§ **WHAT YOU SHOULD DO**:
Quote word for word the stretch from "The better question, as" through "they don’t belong." in the essay on old habits carried into a new office job.

§ **PASSAGE FOR REVIEW**:
The better question, as opposed to “how is the new job going?” is “what are you learning at your new job?” In response to this question, my mind immediately beings to assemble lists of skill sets: learning to write invoices, to use Excel, Outlook, Lotus Notes, AS400, the Wiley Portal. . . . Yet, if I stop and consider a fuller, more complete answer, I am also learning that old habits die hard. I am observing many little idiosyncrasies from my former “life” creep into this new Office Life, even where they don’t belong.
For one thing, I type like a pianist. This is not just to say that I hold my hands like a pianist rather than a typist, but rather that when inputting information into the computer, in instances where the average person might use a left click or a drop-down menu, I almost always use a keyboard shortcut. In fact, I have combined right-hand mouse work and left-hand key strokes to such a degree that they work in concert, almost like the pedal on a piano works in concert with both hands on the keyboard—independently and with a completely different motion, but toward the same goal. It’s quite fascinating to observe this in myself and one which I only discovered one day when I realized how differently Damian and I went about the same copy/cut/paste tasks. We were moving information between Excel and Word, and he would always use the left-click functions, whereas I only ever highlighted information with the mouse and then used my hands on the keyboard to do the rest. I wonder if hands know how to miss an instrument.

§ **EXTRACTED DATA**:
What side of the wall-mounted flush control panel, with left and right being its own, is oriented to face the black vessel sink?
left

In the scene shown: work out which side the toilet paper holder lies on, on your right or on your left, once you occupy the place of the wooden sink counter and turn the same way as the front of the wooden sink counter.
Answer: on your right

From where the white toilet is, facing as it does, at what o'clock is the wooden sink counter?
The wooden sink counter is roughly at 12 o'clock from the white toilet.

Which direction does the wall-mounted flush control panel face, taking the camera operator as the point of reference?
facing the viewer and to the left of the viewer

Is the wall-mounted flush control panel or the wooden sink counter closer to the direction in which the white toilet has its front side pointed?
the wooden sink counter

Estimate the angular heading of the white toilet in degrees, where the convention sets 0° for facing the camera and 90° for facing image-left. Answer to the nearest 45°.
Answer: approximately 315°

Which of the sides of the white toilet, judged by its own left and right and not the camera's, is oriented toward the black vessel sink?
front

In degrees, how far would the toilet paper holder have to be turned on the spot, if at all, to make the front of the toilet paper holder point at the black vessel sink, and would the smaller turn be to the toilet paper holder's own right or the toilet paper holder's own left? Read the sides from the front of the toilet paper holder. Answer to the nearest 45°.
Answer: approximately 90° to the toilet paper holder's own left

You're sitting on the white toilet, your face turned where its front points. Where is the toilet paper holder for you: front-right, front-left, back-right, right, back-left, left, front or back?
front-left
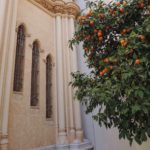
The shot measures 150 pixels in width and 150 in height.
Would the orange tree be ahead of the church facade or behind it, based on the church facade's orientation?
ahead

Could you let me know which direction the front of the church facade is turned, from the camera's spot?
facing the viewer and to the right of the viewer
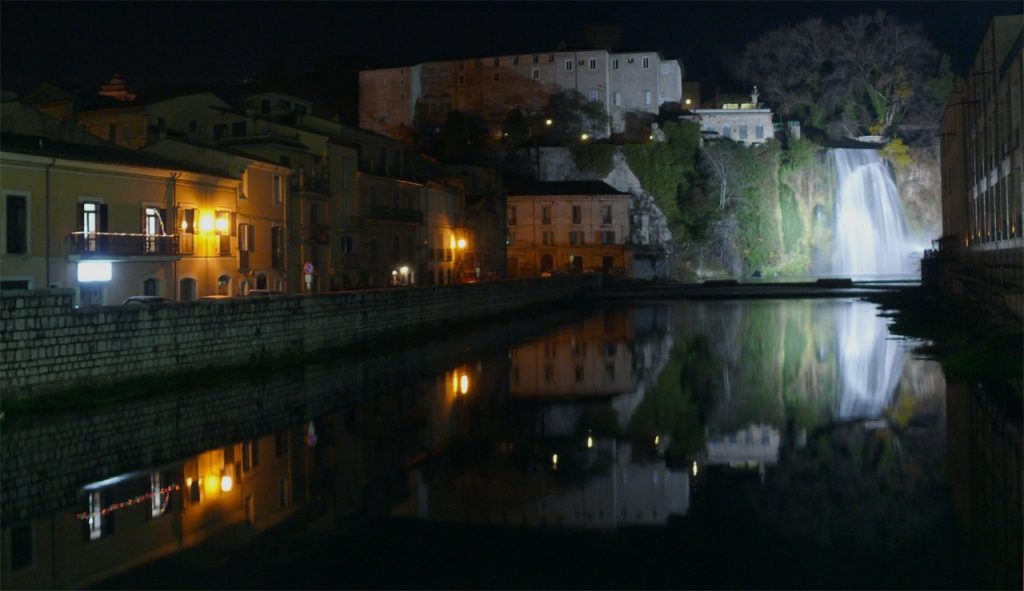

§ **SOLUTION**:
The better question, as opposed to “how is the new job going?” is “what are you learning at your new job?” In response to this question, my mind immediately beings to assemble lists of skill sets: learning to write invoices, to use Excel, Outlook, Lotus Notes, AS400, the Wiley Portal. . . . Yet, if I stop and consider a fuller, more complete answer, I am also learning that old habits die hard. I am observing many little idiosyncrasies from my former “life” creep into this new Office Life, even where they don’t belong.